#### Что сделать 1
Когда и где задержали Ивана Сафронова, согласно отрывку о деле Ивана Сафронова?
#### Что сделать 2
Перескажите отрывок о деле Ивана Сафронова в двух предложениях.
#### Что сделать 3
Продолжите отрывок о деле Ивана Сафронова после его последней фразы.

------ Отрывок ------

- В России началась кампания против журналистов: приговорена к большому штрафу Светлана Прокопьева, арестован Иван Сафронов.
- Аэрофлот оказался в центре скандала из-за отказа вывозить одним рейсом из Китая домашних животных и их владельцев.
- В российских школах устанавливают систему видеонаблюдения с возможностью распознавания лиц.
ШТРАФ ЗА СЛОВА И АРЕСТ ЗА ГОСИЗМЕНУ
От "оправдания терроризма" – к "госизмене". Именно такое обвинение, судя по всему, Федеральная служба безопасности намерена предъявить советнику главы Роскосмоса, а в недавнем прошлом военному обозревателю "Коммерсанта" и "Ведомостей" Ивану Сафронову. Его задержали на выходе из дома утром 7 июля, а вечером того же дня арестовали на два месяца. Журналистов, пришедших к зданию ФСБ на Лубянке в знак солидарности с Сафроновым, тоже задерживали.
В студии Радио Свобода – главный редактор и основатель издания "Проект" Роман Баданин, на видеосвязи адвокат Иван Павлов, который защищает Ивана Сафронова.
Роман, по вашей версии, что происходит с Иваном Сафроновым? Это месть, как предположил Илья Барабанов? Попытка дискредитации независимых журналистов? Или (уже появились такие версии) один из эпизодов войны кремлевских башен?
Роман Баданин: Конечно, чушь собачья, что эта история не связана с журналистской деятельностью, так как все, чем занимался Сафронов до Роскосмоса, – это так или иначе была журналистика. И если он рассказал кому-то что-то, что наша ФСБ называет "разглашением", то и это тоже происходило в рамках его журналистской деятельности. Конечно же, причина всего случившегося – в его журналистской работе, в том, что он что-то раскопал: я не знаю, что именно, и как журналист хочу разобраться. Мы сейчас находимся в начале какого-то очень важного выбора, и есть все шансы, что мы не узнаем правду: вот в чем вся проблема.
Марьяна Торочешникова: Потому что это дело засекречено?
Роман Баданин: Да, потому что это "государственная измена". Я хочу, чтобы дело было по возможности максимально открыто, только после этого можно сказать что-то конкретное.
Марьяна Торочешникова: Иван, у Сафронова, как и у любого другого журналиста, мог быть доступ к государственной тайне?
Формулировки настолько расплывчаты, что под государственную тайну можно подвести что угодно
Иван Павлов: Дело в том, что до сих пор остался некоторый советский подход к тому институту, который называется "государственная тайна". В России это не государственная, а ведомственная тайна, поскольку все перечни сведений, подлежащих засекречиванию, издаются каждым ведомством отдельно, и они засекречивают приказы об утверждении этих перечней. Получается абсурдная ситуация. Во-первых, обычный гражданин, не имеющий допуска к государственной тайне, не может получить доступ к этому перечню, ознакомиться с ним и понять, что является тайной, а что нет. Во-вторых, в одном ведомстве не знают, что является государственной тайной в другом. Кроме того, формулировки очень многих пунктов этих перечней настолько расплывчаты, что под государственную тайну можно подвести что угодно.

------ Доступные данные ------

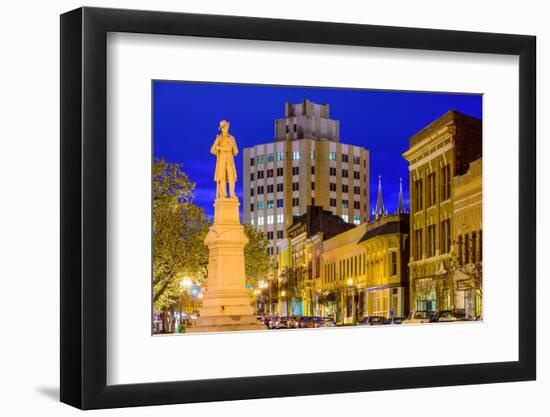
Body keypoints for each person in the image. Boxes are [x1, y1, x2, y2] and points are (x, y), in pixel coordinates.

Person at [210, 120, 238, 198]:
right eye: (224, 127)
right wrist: (216, 144)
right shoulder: (219, 139)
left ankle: (232, 194)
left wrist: (220, 148)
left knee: (231, 176)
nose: (226, 129)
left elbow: (232, 148)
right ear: (221, 129)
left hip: (229, 159)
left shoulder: (231, 138)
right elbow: (212, 150)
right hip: (221, 160)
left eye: (226, 127)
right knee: (221, 177)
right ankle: (223, 194)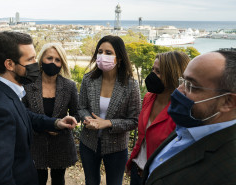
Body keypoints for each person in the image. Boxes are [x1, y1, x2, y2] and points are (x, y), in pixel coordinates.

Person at [0, 31, 77, 185]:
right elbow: (0, 176)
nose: (36, 64)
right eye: (30, 59)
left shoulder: (6, 92)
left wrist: (56, 123)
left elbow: (24, 116)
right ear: (9, 64)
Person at [142, 50, 236, 185]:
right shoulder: (190, 123)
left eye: (191, 86)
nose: (179, 90)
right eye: (183, 81)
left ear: (227, 102)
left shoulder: (228, 172)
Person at [78, 35, 141, 185]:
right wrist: (88, 119)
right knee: (91, 182)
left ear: (119, 58)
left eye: (108, 53)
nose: (102, 56)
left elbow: (134, 120)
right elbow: (81, 108)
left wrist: (107, 123)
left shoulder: (131, 85)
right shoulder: (88, 80)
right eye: (100, 51)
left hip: (116, 147)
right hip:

------

#### Поле ответа 1
Утром 7 июля, на выходе из дома.

#### Поле ответа 2
Советника главы Роскосмоса и бывшего военного обозревателя Ивана Сафронова задержали утром 7 июля и в тот же день арестовали на два месяца, а ФСБ, судя по всему, намерена обвинить его в госизмене. Главный редактор «Проекта» Роман Баданин считает, что дело связано с журналистской работой Сафронова, а адвокат Иван Павлов объясняет, что перечни секретных сведений сами засекречены и сформулированы так расплывчато, что под государственную тайну можно подвести что угодно.

#### Поле ответа 3
И наконец, те эксперты, которые решают, являются или не являются те или иные сведения государственной тайной, руководствуясь этими перечнями, это сотрудники первых (или режимных, или секретных) отделов. И ясно, что это те самые люди, которые имеют непосредственное отношение к ФСБ: они либо вообще кадровые сотрудники этой структуры, либо лица, аффилированные с ней. И если экспертизу у этих людей заказывает ФСБ, то можно предположить, что она не будет объективной.
В таких условиях грань между секретной и не секретной информацией полностью стерта, и спецслужбы, в принципе, имеют возможность преследовать любое лицо, которое оперирует какой-то чувствительной информацией. А кто это может быть? Ученые и журналисты. И посмотрите, сейчас целый ряд известных российских ученых, вплоть до академиков, привлекаются по самой страшной статье Уголовного кодекса "Государственная измена": между прочим, от 12-и до 20 лет лишения свободы – не шутка. А последний приговор журналисту за "госизмену" был вынесен в 2001 году – Григорию Пасько, которого я тоже защищал. С тех пор, конечно, очень много воды утекло: изменилась и журналистика, и журналисты, и суды. Мы сейчас живем в совершенно другой стране.
Марьяна Торочешникова: К тому же с новой Конституцией.
Роман, ваше издание как раз специализируется на журналистских расследованиях. Нет ли у вас опасений сейчас, после возбуждения дела в отношении Ивана Сафронова, что придут и за другими журналистами-расследователями, что их всех начнут объявлять "шпионами"?
Роман Баданин: За ними давно приходят. И чего мы будем обсуждать вчерашний день?.. Кейсы, когда у журналистов-расследователей возникали те или иные проблемы, не обязательно были связаны с государственной тайной и даже не обязательно обставлялись государственной тайной.
Марьяна Торочешникова: Наркотики, экстремизм, терроризм: что угодно.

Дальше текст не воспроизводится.